● WHAT NEEDS TO BE DONE
List every line of the data that contains the string "presenciales", matching case exactly.

● PROVIDED INFORMATION
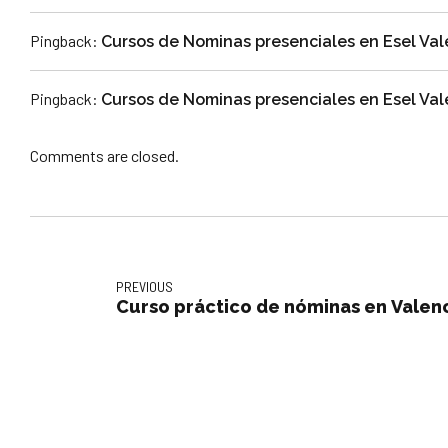
Pingback:
Cursos de Nominas presenciales en Esel Val
Pingback:
Cursos de Nominas presenciales en Esel Vale
Comments are closed.
PREVIOUS
Curso práctico de nóminas en Valen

● OUTPUT BELOW
Cursos de Nominas presenciales en Esel Val
Cursos de Nominas presenciales en Esel Vale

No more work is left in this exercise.